● **PASSAGE TO READ**

--*--

Jonathan Mark Foreman (born October 22, 1976)  is an American musician, the lead singer, guitarist, main songwriter and co-founder of the alternative rock band Switchfoot. He started Switchfoot in 1996 with drummer Chad Butler and his brother Tim Foreman on bass guitar. Jerome Fontamillas and Drew Shirley later joined the band.

Personal life 

Foreman was born in San Bernardino County, California, but his family moved to Massachusetts and Virginia Beach during his childhood. There he became fast friends with Todd Cooper, who encouraged him to learn guitar. Cooper was later a guitar tech for Switchfoot, although he left in 2005 to pursue his own musical career.

After several years, Foreman and his family moved back to Southern California, this time settling in San Diego. He graduated from San Dieguito Academy in the North County Coastal area of San Diego, California. Foreman attended UC San Diego and later dropped out to follow his singing career.

--*--

● **ROWS**
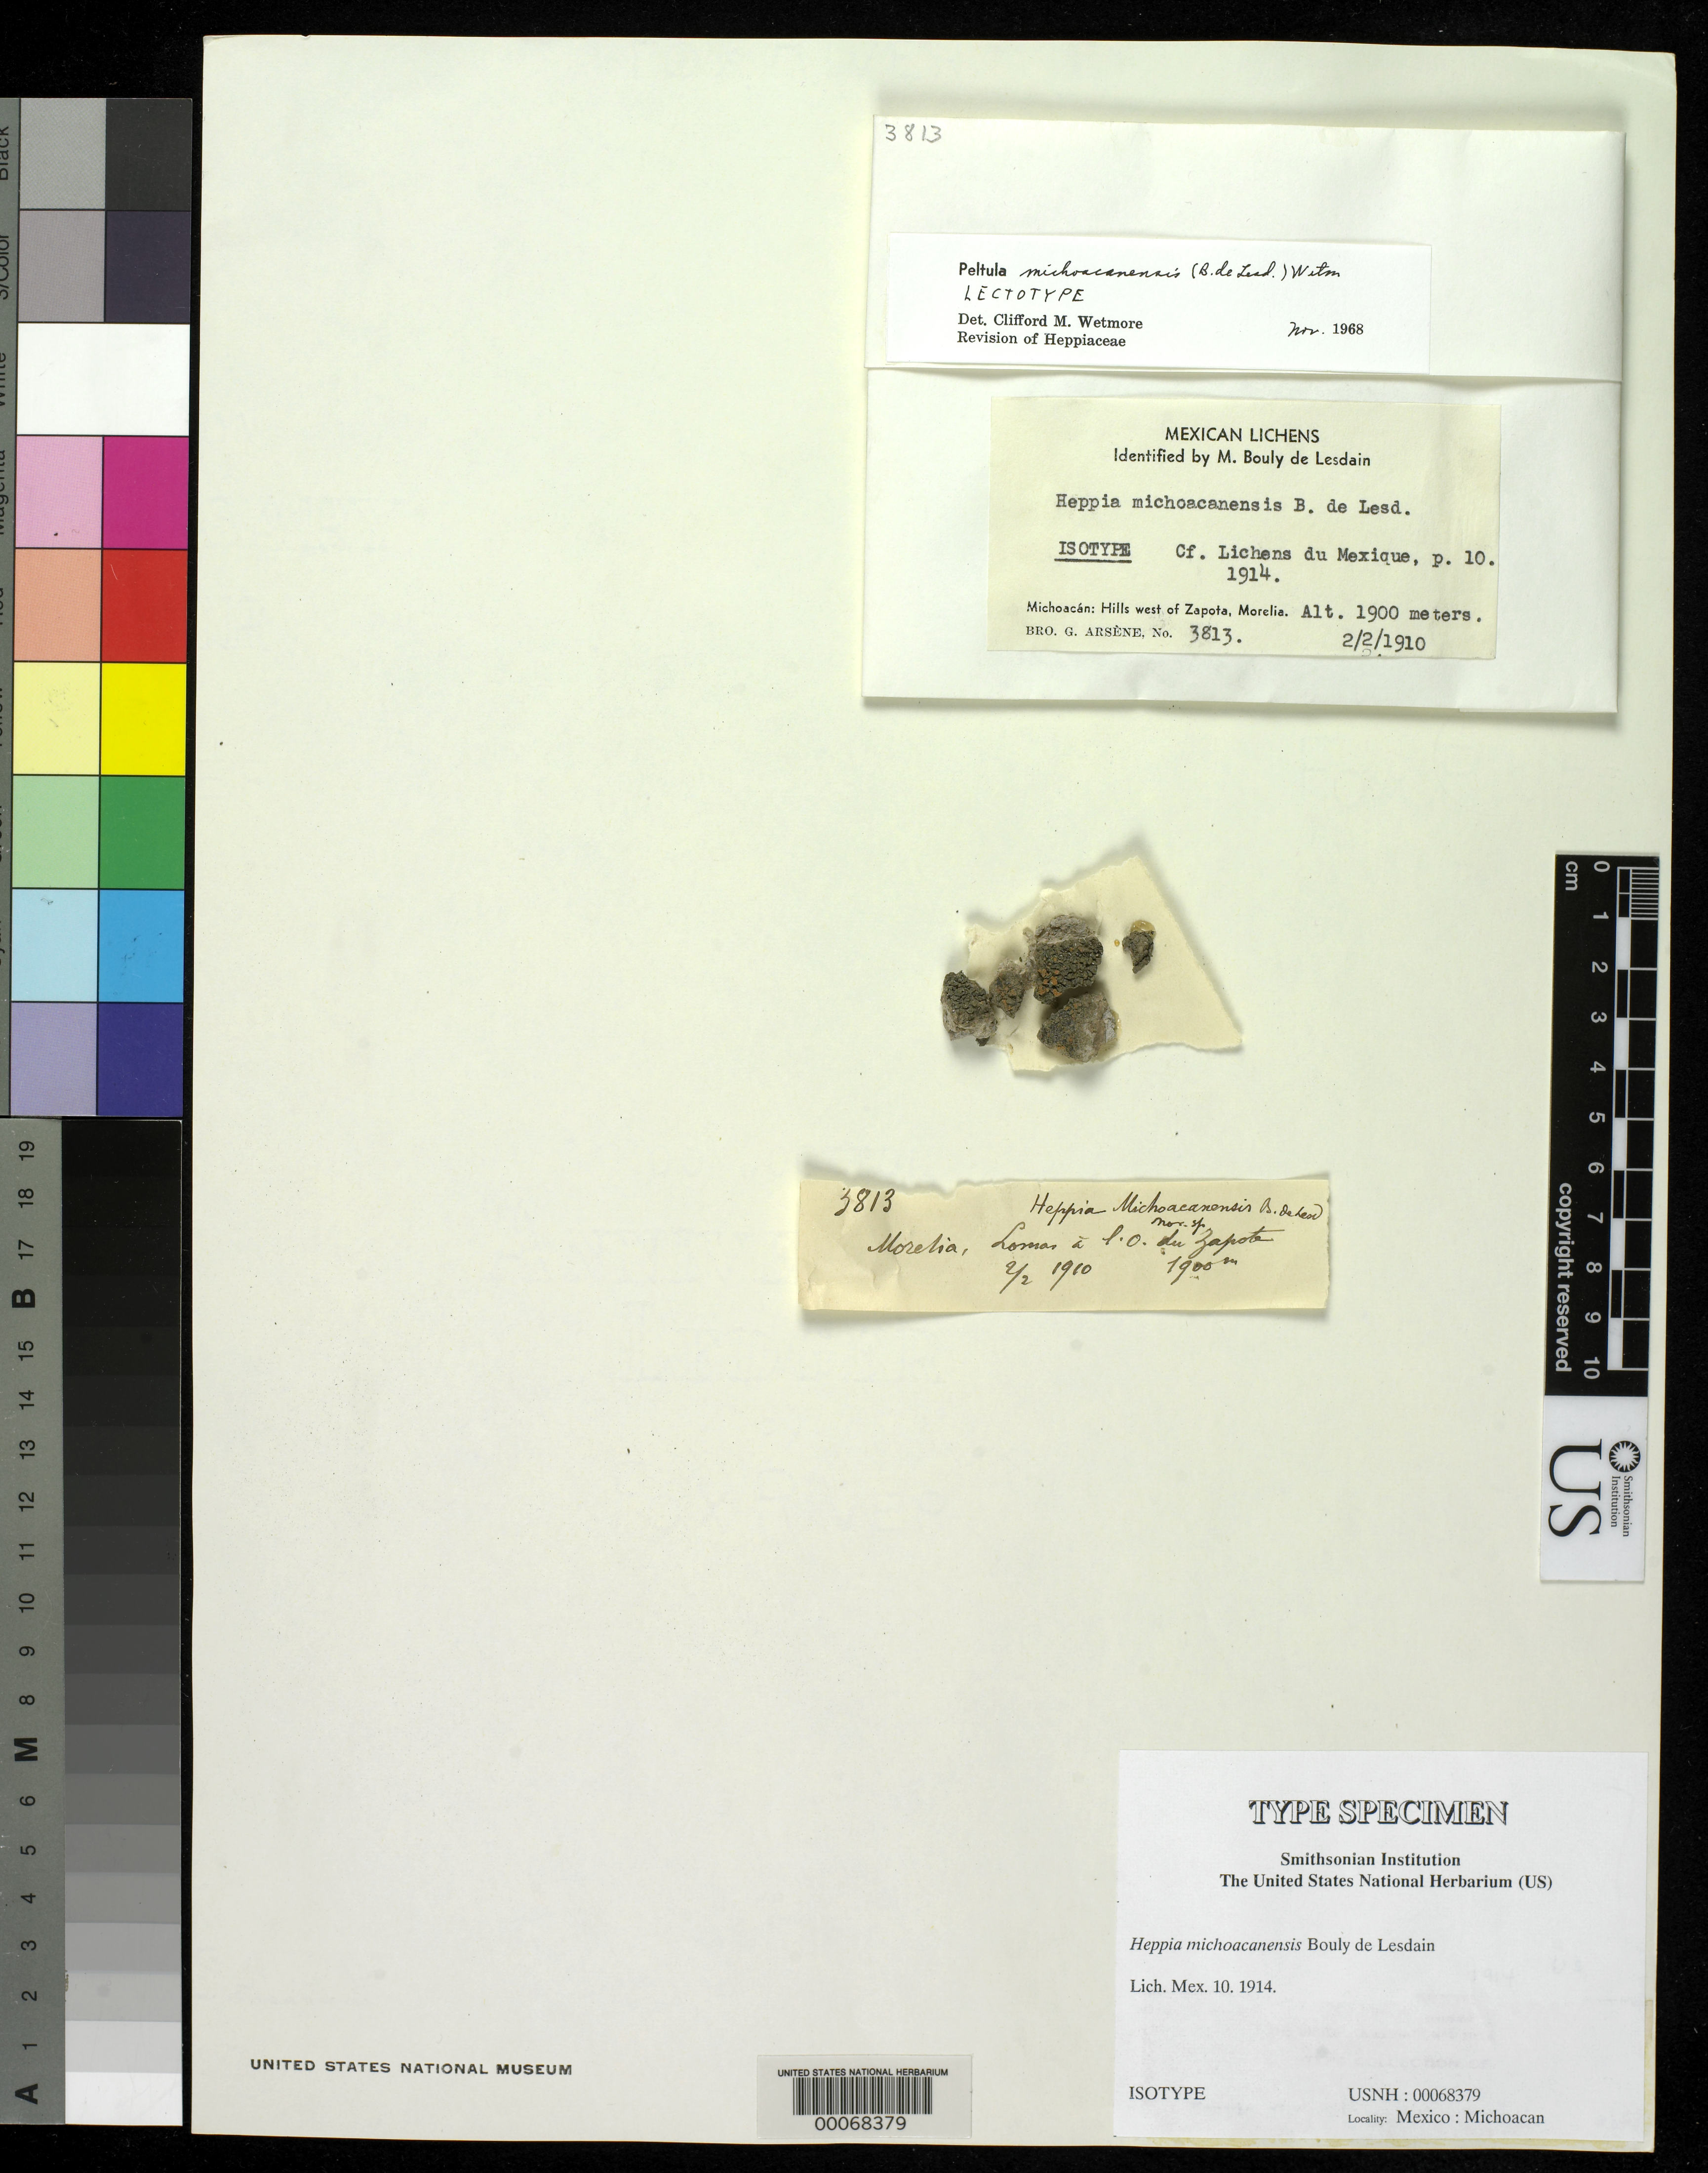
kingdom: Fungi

--*--

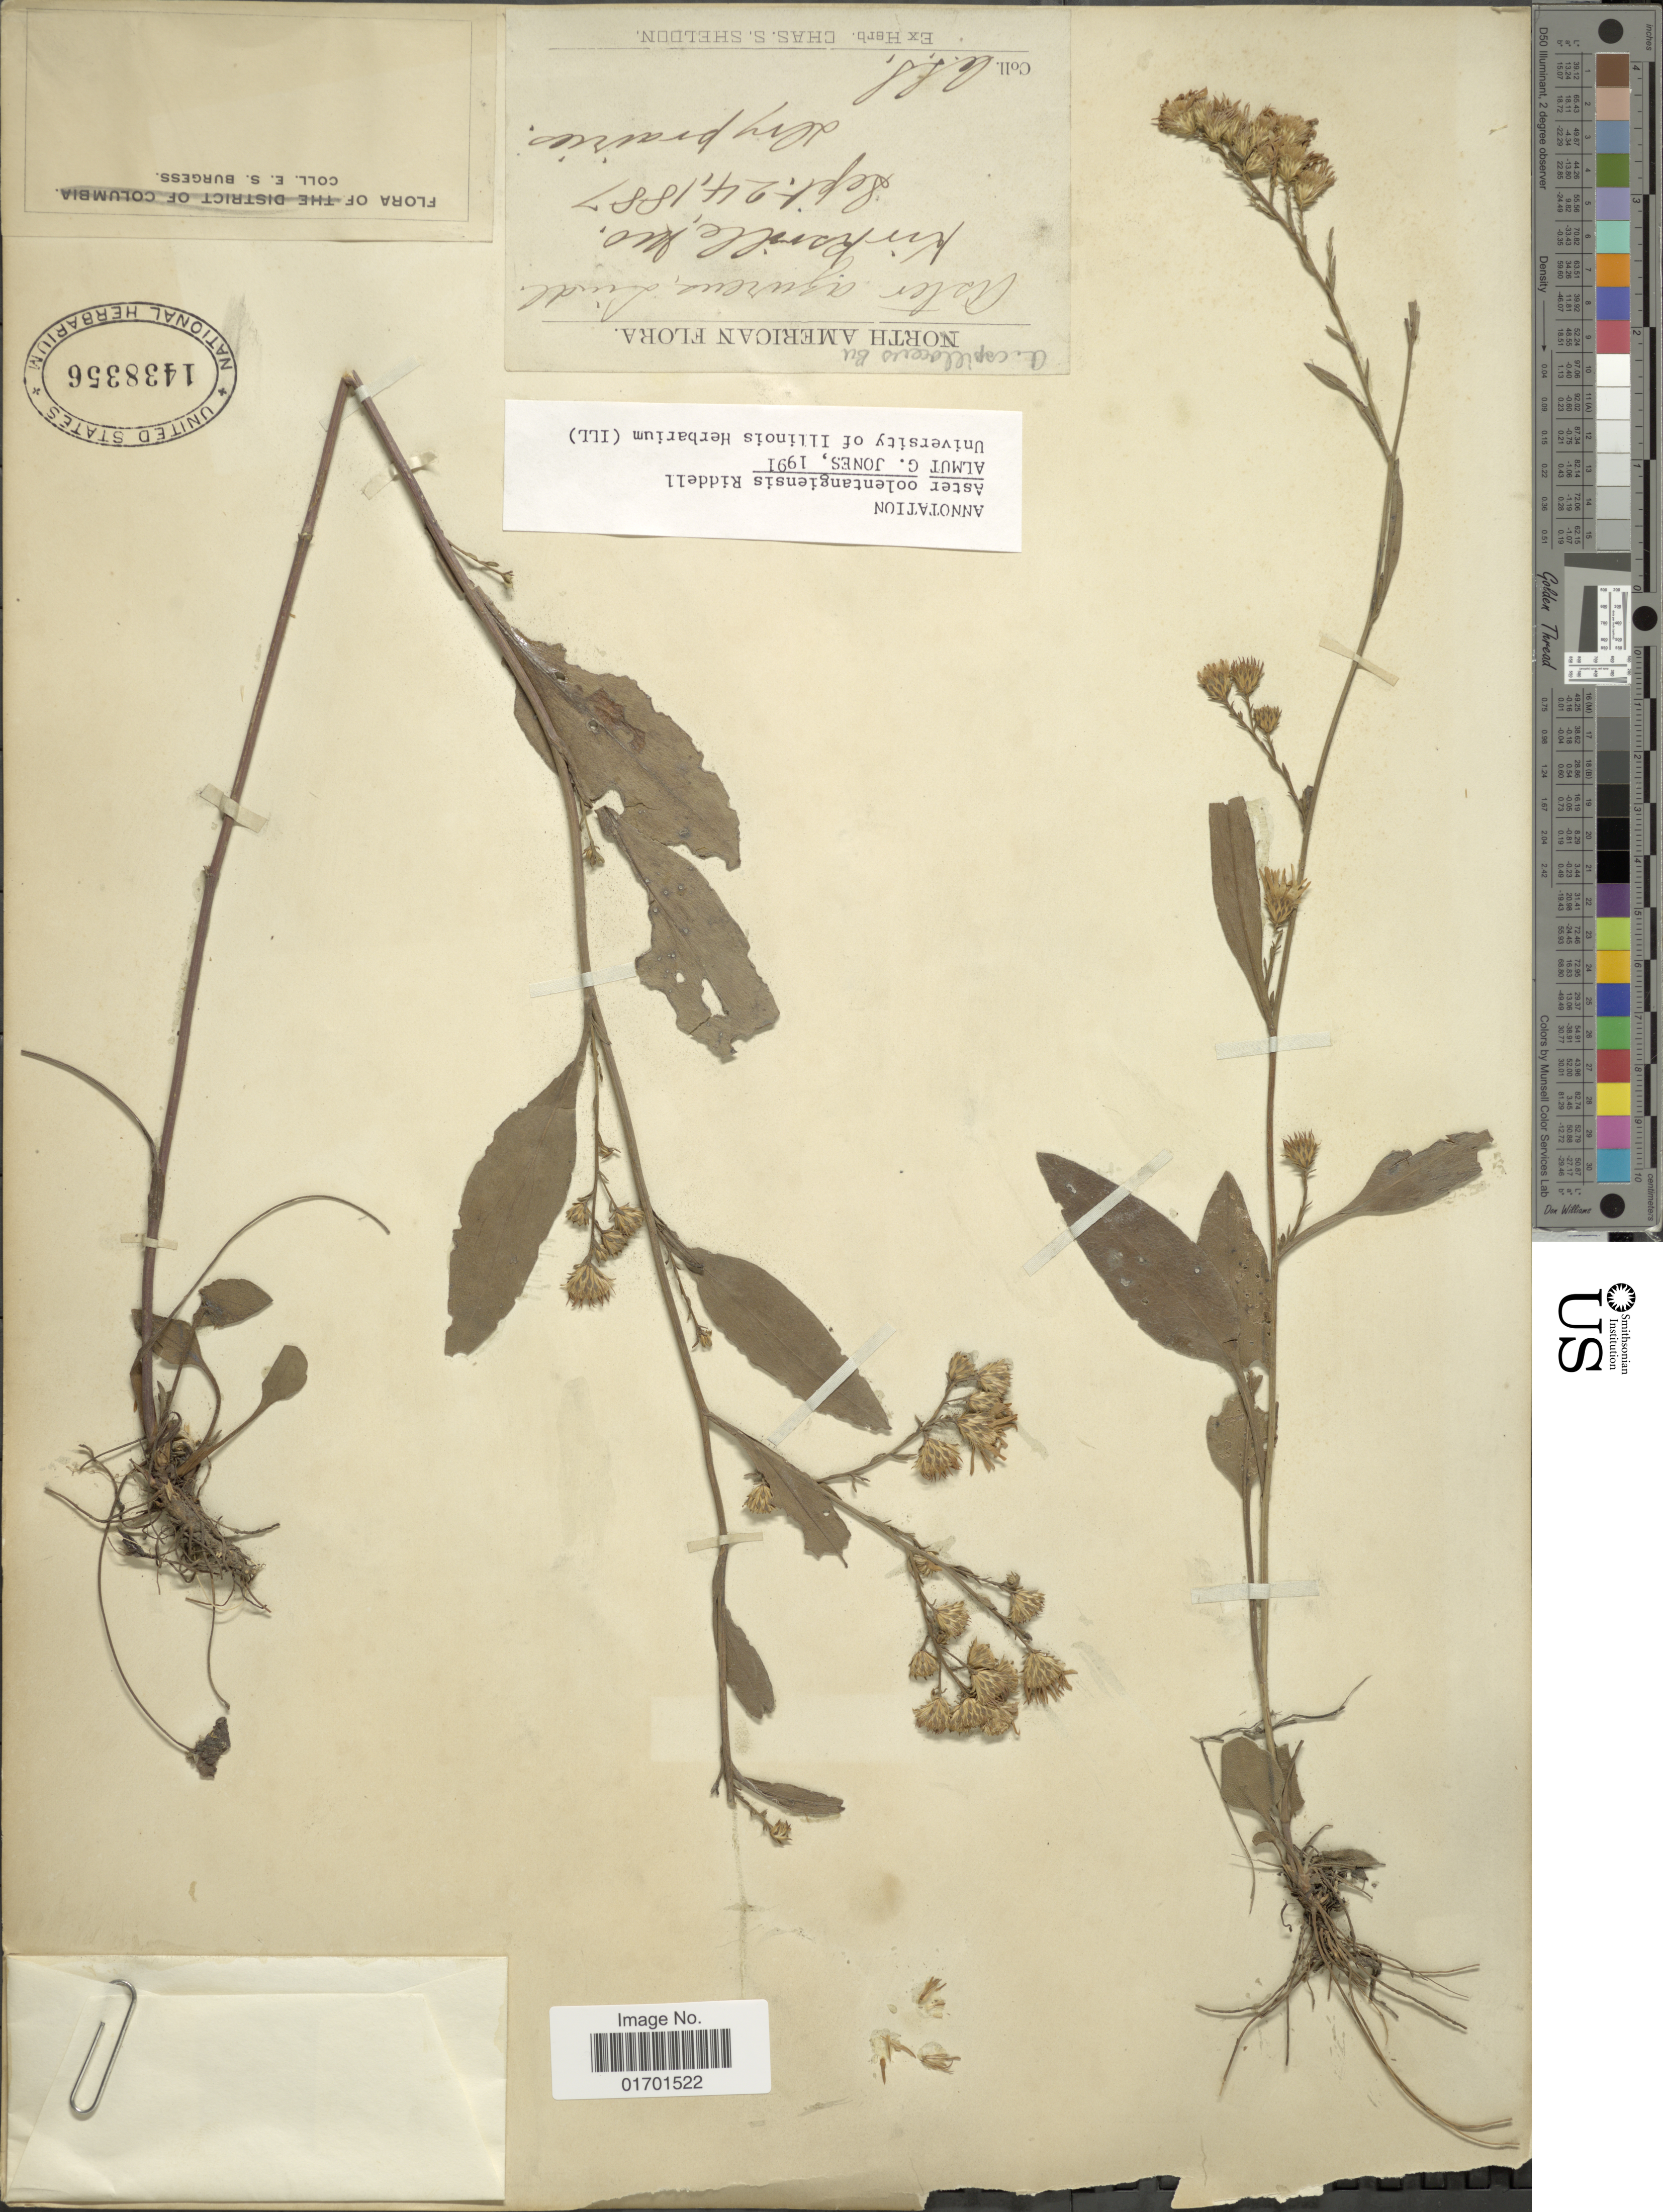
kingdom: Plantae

--*--

● **PROBLEM SET**
- 1) In the passage on Jonathan Mark Foreman, which high school did he graduate from?
- 2) Write out the passage on Jonathan Mark Foreman word for word, starting at "Jonathan Mark Foreman" and ending at "own musical career.".

● **ANSWERS TO THE TASKS**
- 1) San Dieguito Academy.

- 2)
Jonathan Mark Foreman (born October 22, 1976)  is an American musician, the lead singer, guitarist, main songwriter and co-founder of the alternative rock band Switchfoot. He started Switchfoot in 1996 with drummer Chad Butler and his brother Tim Foreman on bass guitar. Jerome Fontamillas and Drew Shirley later joined the band.

Personal life 

Foreman was born in San Bernardino County, California, but his family moved to Massachusetts and Virginia Beach during his childhood. There he became fast friends with Todd Cooper, who encouraged him to learn guitar. Cooper was later a guitar tech for Switchfoot, although he left in 2005 to pursue his own musical career.